If you want to work with Python interactively you can call the
`repl_python()` function, which provides a Python REPL embedded within
your R session. Objects created within the Python REPL can be accessed
from R using the `py` object exported from reticulate. For example:

![](man/figures/python_repl.png)

Enter `exit` within the Python REPL to return to the R prompt.

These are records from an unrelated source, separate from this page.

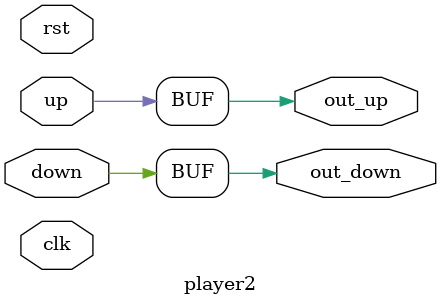
<source format=v>
module player2 (
	input wire clk,
	input wire rst,
	input wire up, 
    input wire down, 
	output wire out_up,
    output wire out_down
);
    assign out_up = up;
    assign out_down = down;
endmodule
</source>
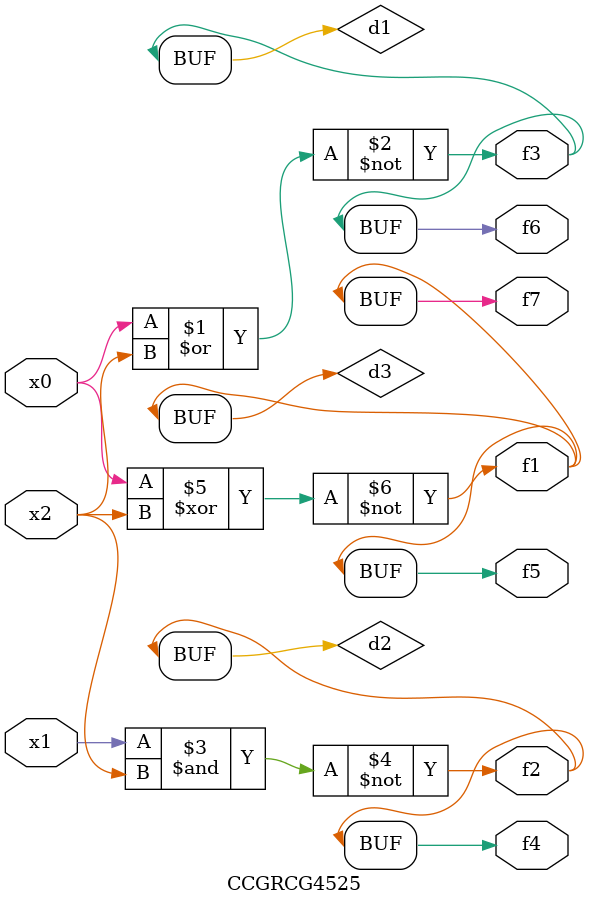
<source format=v>
module CCGRCG4525(
	input x0, x1, x2,
	output f1, f2, f3, f4, f5, f6, f7
);

	wire d1, d2, d3;

	nor (d1, x0, x2);
	nand (d2, x1, x2);
	xnor (d3, x0, x2);
	assign f1 = d3;
	assign f2 = d2;
	assign f3 = d1;
	assign f4 = d2;
	assign f5 = d3;
	assign f6 = d1;
	assign f7 = d3;
endmodule

</source>
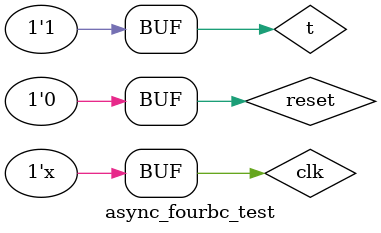
<source format=v>
`timescale 1ns / 1ps


module async_fourbc_test;

	// Inputs
	reg reset;
	reg clk;
	reg t;

	// Outputs
	wire [3:0] q;

	// Instantiate the Unit Under Test (UUT)
	async_fourbc uut (
		.reset(reset), 
		.clk(clk), 
		.t(t), 
		.q(q)
	);

	initial begin
		// Initialize Inputs
		reset = 0;
		clk = 0;
		t = 0;

		// Wait 100 ns for global reset to finish
		# 10 t=1;
        
		// Add stimulus here

	end
	
	always
	#10 clk=~clk;
      
endmodule


</source>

Note that Python code can also access objects from within the R session
using the `r` object (e.g. `r.flights`). See the `repl_python()`
documentation for additional details on using the embedded Python REPL.

## Type conversions

When calling into Python, R data types are automatically converted to
their equivalent Python types. When values are returned from Python to R
they are converted back to R types. Types are converted as follows:

| R | Python | Examples |
|---------------------------------------------|-------------------|--------------------------------------------------|
| Single-element atomic vector | Scalar | `1`, `1L`, `TRUE`, `"foo"` |
| Unnamed list or multi-element atomic vector | List | `c(1.0, 2.0, 3.0)`, `c(1L, 2L, 3L)` |
| Named list | Dict | `list(a = 1L, b = 2.0)`, `dict(x = x_data)` |
| Matrix/Array | NumPy ndarray | `matrix(c(1,2,3,4), nrow = 2, ncol = 2)` |
| Data Frame | Pandas DataFrame | `data.frame(x = c(1,2,3), y = c("a", "b", "c"))` |
| Function | Python function | `function(x) x + 1` |
| NULL, TRUE, FALSE | None, True, False | `NULL`, `TRUE`, `FALSE` |

If a Python object of a custom class is returned then an R reference to
that object is returned. You can call methods and access properties of
the object just as if it was an instance of an R reference class.

## Learning more

The following articles cover the various aspects of using
**reticulate**:

- [Calling Python from
R](https://rstudio.github.io/reticulate/articles/calling_python.html)
— Describes the various ways to access Python objects from R as well
as functions available for more advanced interactions and conversion
behavior.

- [R Markdown Python
Engine](https://rstudio.github.io/reticulate/articles/r_markdown.html)
— Provides details on using Python chunks within R Markdown
documents, including how call Python code from R chunks and
vice-versa.

- [Python Version
Configuration](https://rstudio.github.io/reticulate/articles/versions.html)
— Describes facilities for determining which version of Python is
used by reticulate within an R session.

- [Installing Python
Packages](https://rstudio.github.io/reticulate/articles/python_packages.html)
— Documentation on installing Python packages from PyPI or Conda,
and managing package installations using virtualenvs and Conda
environments.

- [Using reticulate in an R
Package](https://rstudio.github.io/reticulate/articles/package.html)
— Guidelines and best practices for using reticulate in an R
package.

- [Arrays in R and
Python](https://rstudio.github.io/reticulate/articles/arrays.html) —
Advanced discussion of the differences between arrays in R and
Python and the implications for conversion and interoperability.

- [Python
Primer](https://rstudio.github.io/reticulate/articles/python_primer.html)
— Introduction to Python for R users.

## Why reticulate?

From the [Wikipedia](https://en.wikipedia.org/wiki/Reticulated_python)
article on the reticulated python:

> The reticulated python is a species of python found in Southeast Asia.
> They are the world’s longest snakes and longest reptiles…The specific
> name, reticulatus, is Latin meaning “net-like”, or reticulated, and is
> a reference to the complex colour pattern.

From the
[Merriam-Webster](https://www.merriam-webster.com/dictionary/reticulate)
definition of reticulate:

> 1: resembling a net or network; especially : having veins, fibers, or
> lines crossing a reticulate leaf. 2: being or involving evolutionary
> change dependent on genetic recombination involving diverse
> interbreeding populations.

The package enables you to *reticulate* Python code into R, creating a
new breed of project that weaves together the two languages.